Kagglers versus experts

Over on the Kaggle discussion board, Jeff made a few really interesting posts. In one, he compared how the approximately 250 Kaggle teams fared, as far as pick percentage, relative to a set of more than 60 national experts.

(1) How accurate were the winner’s predictions?

The simplest way to measure the accuracy of basketball game predictions is to calculate the percentage of winners correctly predicted. In general anything over 70% is pretty good, especially this year when there were many upsets. To get a general sense, I looked at the pre-tournament rankings from 60+ different “experts” – organizations or individuals who publish weekly top-to-bottom rankings for all 351 Division-I teams. By seeing who they had ranked better in each of the 63 tournament games, I could then determine how many of the games those rankings would correctly project. Note that I found these using Kenneth Massey’s “College Basketball Ranking Composite” page.

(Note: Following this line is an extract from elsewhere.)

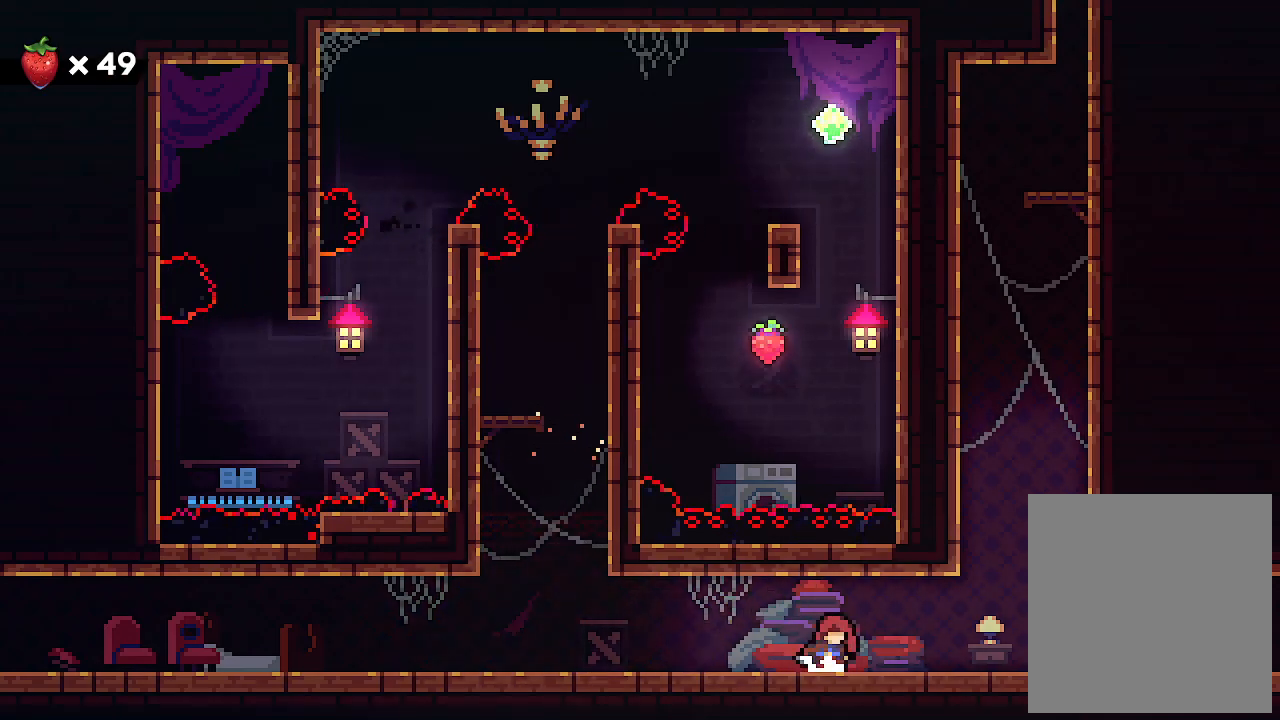
{"keys": ["left"], "events": []}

Out of 60+ experts, only two of them correctly predicted 70% or more of the tournament games – two organizations (the Dunkel Index and UPS Team Performance) both predicted 45 out of 63 games correctly, a 71% rate. On the other hand, there were 26 Kaggle teams that predicted 70% or more games correctly, led by Siddharth Chandrakant, who picked 48 correctly (a 76% rate), and three different teams (KUL_Pandabär, jostheim, and Jason_ATX) who picked 47 (a 75% rate), and four other teams (One shining MGF, mm2012mm, Fomalhaut, and jitans), who each picked 46 (a 73% rate), all superior to any of the 60+ experts.

Looks like the Kagglers were onto something.